Count how many lines in the data below contain the string "فاير", treating uppercase and lowercase letters as different. Reply with the number alone.

----- GIVEN INFORMATION

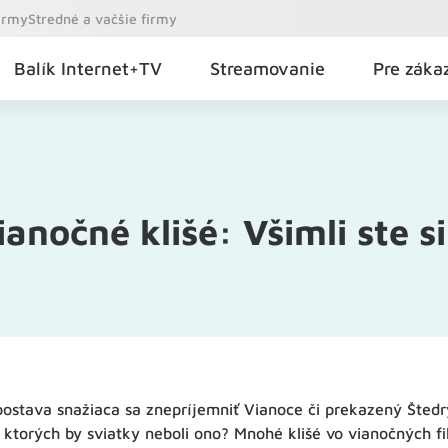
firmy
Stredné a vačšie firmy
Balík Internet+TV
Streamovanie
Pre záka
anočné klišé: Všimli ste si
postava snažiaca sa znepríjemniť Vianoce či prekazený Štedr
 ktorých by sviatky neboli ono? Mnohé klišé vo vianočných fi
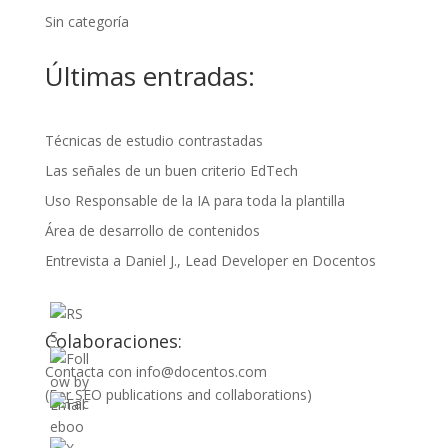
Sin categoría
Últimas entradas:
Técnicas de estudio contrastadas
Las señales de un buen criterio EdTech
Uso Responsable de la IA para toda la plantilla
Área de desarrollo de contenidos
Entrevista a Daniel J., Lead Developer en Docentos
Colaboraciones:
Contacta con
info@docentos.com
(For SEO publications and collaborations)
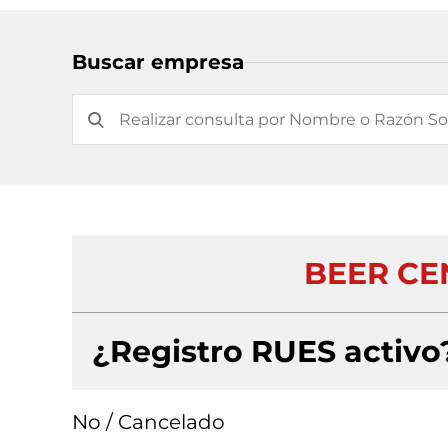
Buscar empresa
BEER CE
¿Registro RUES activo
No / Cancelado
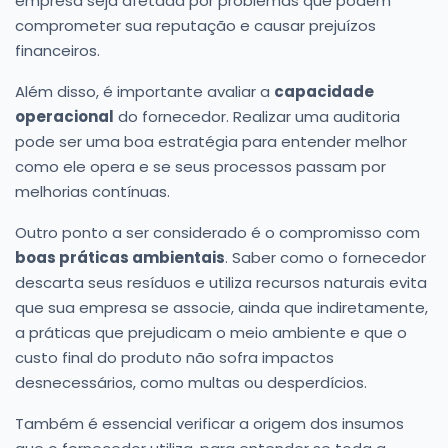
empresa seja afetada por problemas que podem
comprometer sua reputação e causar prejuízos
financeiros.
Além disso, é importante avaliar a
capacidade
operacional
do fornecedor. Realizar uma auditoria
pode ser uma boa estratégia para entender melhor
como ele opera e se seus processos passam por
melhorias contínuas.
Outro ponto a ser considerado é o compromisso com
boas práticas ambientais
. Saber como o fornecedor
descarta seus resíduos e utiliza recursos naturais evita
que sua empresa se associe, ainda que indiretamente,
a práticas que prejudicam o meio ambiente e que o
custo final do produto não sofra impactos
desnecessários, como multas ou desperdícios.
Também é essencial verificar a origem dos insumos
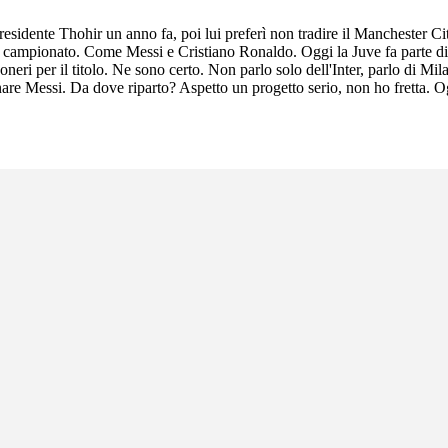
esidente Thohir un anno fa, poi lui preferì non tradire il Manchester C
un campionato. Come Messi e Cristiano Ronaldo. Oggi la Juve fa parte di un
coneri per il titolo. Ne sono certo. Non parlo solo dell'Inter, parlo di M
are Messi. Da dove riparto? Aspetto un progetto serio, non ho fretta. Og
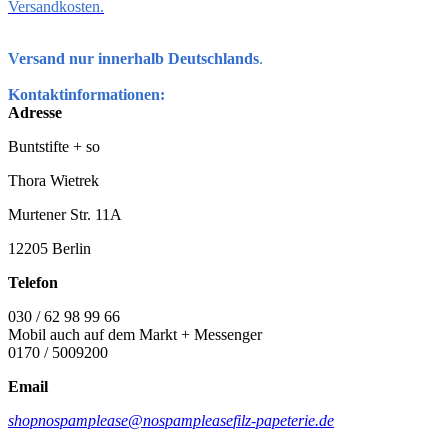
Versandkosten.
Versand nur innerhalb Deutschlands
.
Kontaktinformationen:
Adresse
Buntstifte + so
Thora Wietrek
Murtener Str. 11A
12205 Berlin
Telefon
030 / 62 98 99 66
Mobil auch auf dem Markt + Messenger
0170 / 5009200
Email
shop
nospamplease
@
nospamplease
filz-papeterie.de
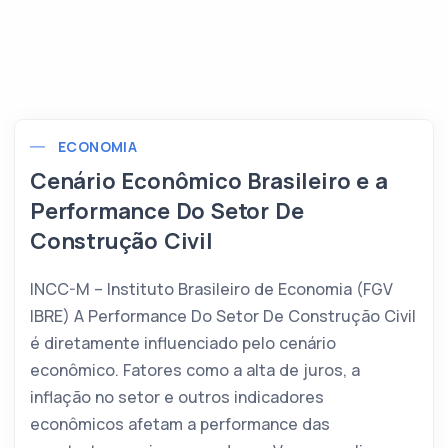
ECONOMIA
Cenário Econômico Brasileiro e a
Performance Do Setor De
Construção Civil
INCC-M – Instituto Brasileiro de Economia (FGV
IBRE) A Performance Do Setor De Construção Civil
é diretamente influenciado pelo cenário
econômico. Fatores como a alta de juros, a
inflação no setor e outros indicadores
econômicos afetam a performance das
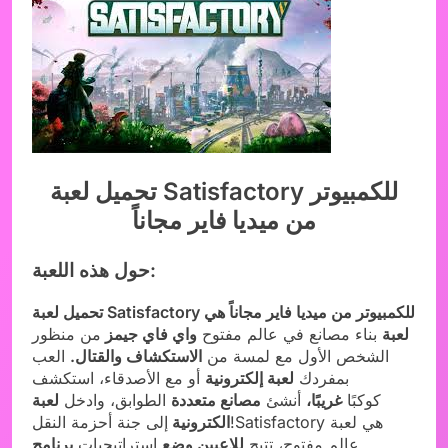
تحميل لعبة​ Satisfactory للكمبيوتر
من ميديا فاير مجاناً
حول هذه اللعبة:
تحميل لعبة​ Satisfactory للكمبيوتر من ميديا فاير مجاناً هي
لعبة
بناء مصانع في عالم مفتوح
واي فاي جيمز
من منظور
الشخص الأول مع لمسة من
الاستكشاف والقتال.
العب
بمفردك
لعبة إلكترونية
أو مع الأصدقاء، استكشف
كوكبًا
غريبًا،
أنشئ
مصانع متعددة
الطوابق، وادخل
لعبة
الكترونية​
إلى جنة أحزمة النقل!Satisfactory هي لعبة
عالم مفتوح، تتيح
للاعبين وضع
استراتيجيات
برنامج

----------
----- GIVEN INFORMATION

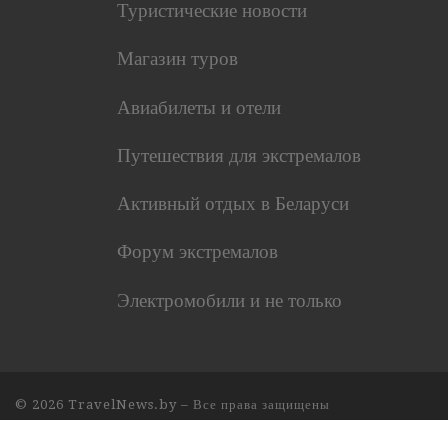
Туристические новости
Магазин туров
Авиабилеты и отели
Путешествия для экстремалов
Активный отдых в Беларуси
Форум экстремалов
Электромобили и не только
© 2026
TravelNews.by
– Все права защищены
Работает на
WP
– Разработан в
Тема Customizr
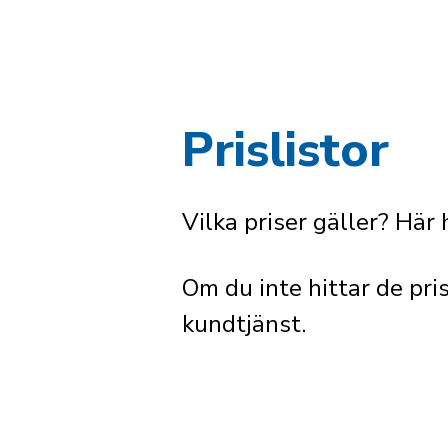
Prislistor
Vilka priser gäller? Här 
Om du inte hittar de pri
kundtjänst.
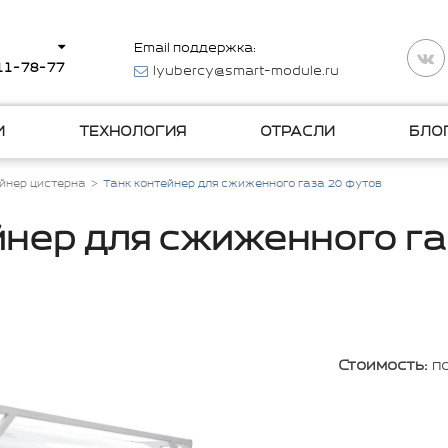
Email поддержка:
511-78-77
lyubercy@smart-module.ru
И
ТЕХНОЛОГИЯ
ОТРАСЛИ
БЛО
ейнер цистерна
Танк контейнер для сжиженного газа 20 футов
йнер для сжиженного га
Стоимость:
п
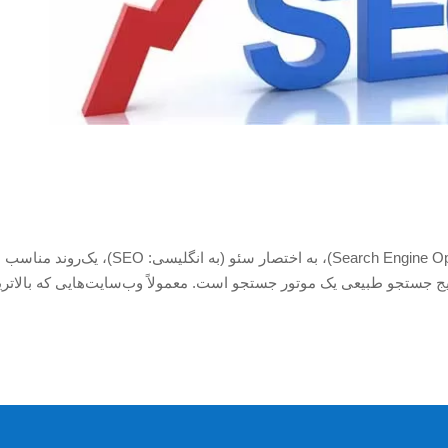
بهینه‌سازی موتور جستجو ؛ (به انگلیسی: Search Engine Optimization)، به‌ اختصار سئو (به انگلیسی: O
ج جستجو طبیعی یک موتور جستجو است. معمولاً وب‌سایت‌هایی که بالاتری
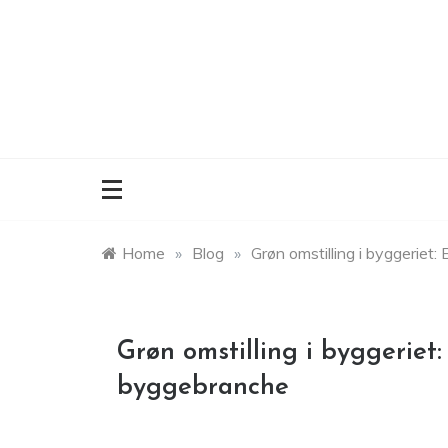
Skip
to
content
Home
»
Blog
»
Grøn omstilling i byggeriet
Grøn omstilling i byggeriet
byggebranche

----------

### RESPONSE FOR THIS EXERCISE
2